A weirdly vocal chunk of Xavier Nation seems to think that “But losing in the matter we did actually will help the resume” or “Is it bad? Not at all. In fact keeping it close actually will make it good for us.” That’s demonstrably wrong. For starters it looks at the outcomes of the games all wrong. Yes, metrics like the KPI do take into account who you are playing. That’s good, they should. Part of the problem with the RPI was gaming it so hammering bad teams mattered more.

But just playing good teams isn’t a panacea. KenPom, Torvik, and the BPI don’t award a team for losing to a tough team, even in a neutral site game, they just don’t penalize them as much. Had Xavier lost to Portland instead of Duke, they’d be down near Villanova in the rankings. They didn’t though, so the computer doesn’t damage them as much. It is, after all, understandable that a team might lose to a top 10 squad.

However, that’s not better than winning. Even Xavier had beaten lesser opponents like Iowa St and Oregon (to stick with the Villanova parallel) their ranking would have moved up, not down. Had they even beaten Portland or simply waxed Fairfield again, their metrics would have moved up. KenPom rewarded Xavier six positions for beating Fairfield at home. That’s better than holding steady for losing to Gonzaga.

So that’s how the metrics react to a close loss. It’s worse than a win, not as bad as a loss to a bad team. That’s just one part of it, though. The NET is compiled by more than just metrics. Per the NCAA: “It takes into account game results, strength of schedule, game location, scoring margin, net offensive and defensive efficiency, and the quality of wins and losses.”

That makes it seem like a close loss matter, right?
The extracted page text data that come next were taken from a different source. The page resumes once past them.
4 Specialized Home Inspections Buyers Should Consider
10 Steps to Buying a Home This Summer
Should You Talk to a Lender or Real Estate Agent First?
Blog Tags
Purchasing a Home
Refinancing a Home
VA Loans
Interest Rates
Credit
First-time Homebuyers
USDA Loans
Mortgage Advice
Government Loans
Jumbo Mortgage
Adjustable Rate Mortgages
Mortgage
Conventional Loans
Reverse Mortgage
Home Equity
Well, let’s quote the NCAA for some further clarity since that first description of NET was put out. “the NET will no longer use winning percentage, adjusted winning percentage and scoring margin... [now] It considers opponent strength and site of each game, assigning each game a difficulty score. Aggregating these across all games results in an overall expected win percentage versus a team’s schedule, which can be ranked to get a better measure of the strength of schedule.”

In short, that close loss doesn’t matter at all. That close loss doesn’t matter at all. The NET looks at the game, decides who should win based on the above, and assigns a value. Almost winning that game doesn’t matter one whit. Nearly beating Indiana, Duke, or Gonzaga all just look like losses to the NET.
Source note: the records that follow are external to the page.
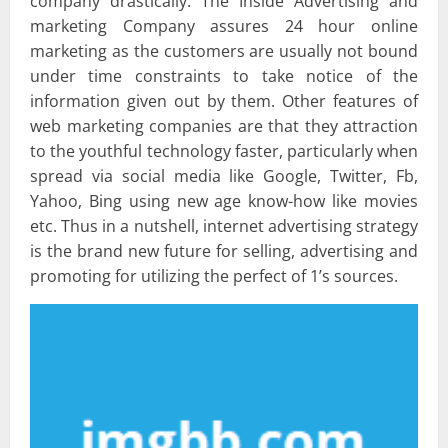
company drastically. The Inside Advertising and
marketing Company assures 24 hour online
marketing as the customers are usually not bound
under time constraints to take notice of the
information given out by them. Other features of
web marketing companies are that they attraction
to the youthful technology faster, particularly when
spread via social media like Google, Twitter, Fb,
Yahoo, Bing using new age know-how like movies
etc. Thus in a nutshell, internet advertising strategy
is the brand new future for selling, advertising and
promoting for utilizing the perfect of 1’s sources.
The Selection Committee has been consistent on this as well. When Bleacher Report “noted that the [BYU] Cougars had not been beaten by more than seven points in the entire season and that several of their losses were decided in overtime. One of the NCAA folks immediately interjected, ‘What you just said would never actually be discussed.’”

So where does that leave Xavier now? First the good news. If you have to lose three games, losing them to three trendy Final Four picks isn’t a bad way to go. Those losses aren’t going to damage Xavier down the stretch the same way Villanova crapping the bed against Portland will hurt the Wildcats. But there is also bad news. Those losses won’t help Xavier at all come Selection Sunday. They will simply be three Q1 losses. There’s not a special category for losing by single digits, or almost winning, or not having Adam Kunkel. Those games are losses. Losses never help.

Imagine, if you will, a world in which Greg Christopher gives Travis Steele one more chance. His team wins their cupcake games, but then drops a Gavitt game to Indiana in which they give up 30 to an opposing big without ever developing a counter to him. They then beat a mediocre Florida team, before watching Jack Nunge and Zach Freemantle shoot the ball 19 times to score nine points against Duke. That same Steele coached team gets one more bite at the cherry and responds by rather spectacularly blowing a six point lead late against Gonzaga. Can you imagine the clamor for the coaches job at that point?

That hypothetical didn’t happen, but those results did. The fact there is a new man, one we all fully trust to eventually get the job done, at the helm doesn’t change the fact that this Xavier team has yet to do anything to compile a good resume. You can spin losses and lie to yourself all you’d like, but for this team to be playing come March they’ll have to start turning close losses into tough wins.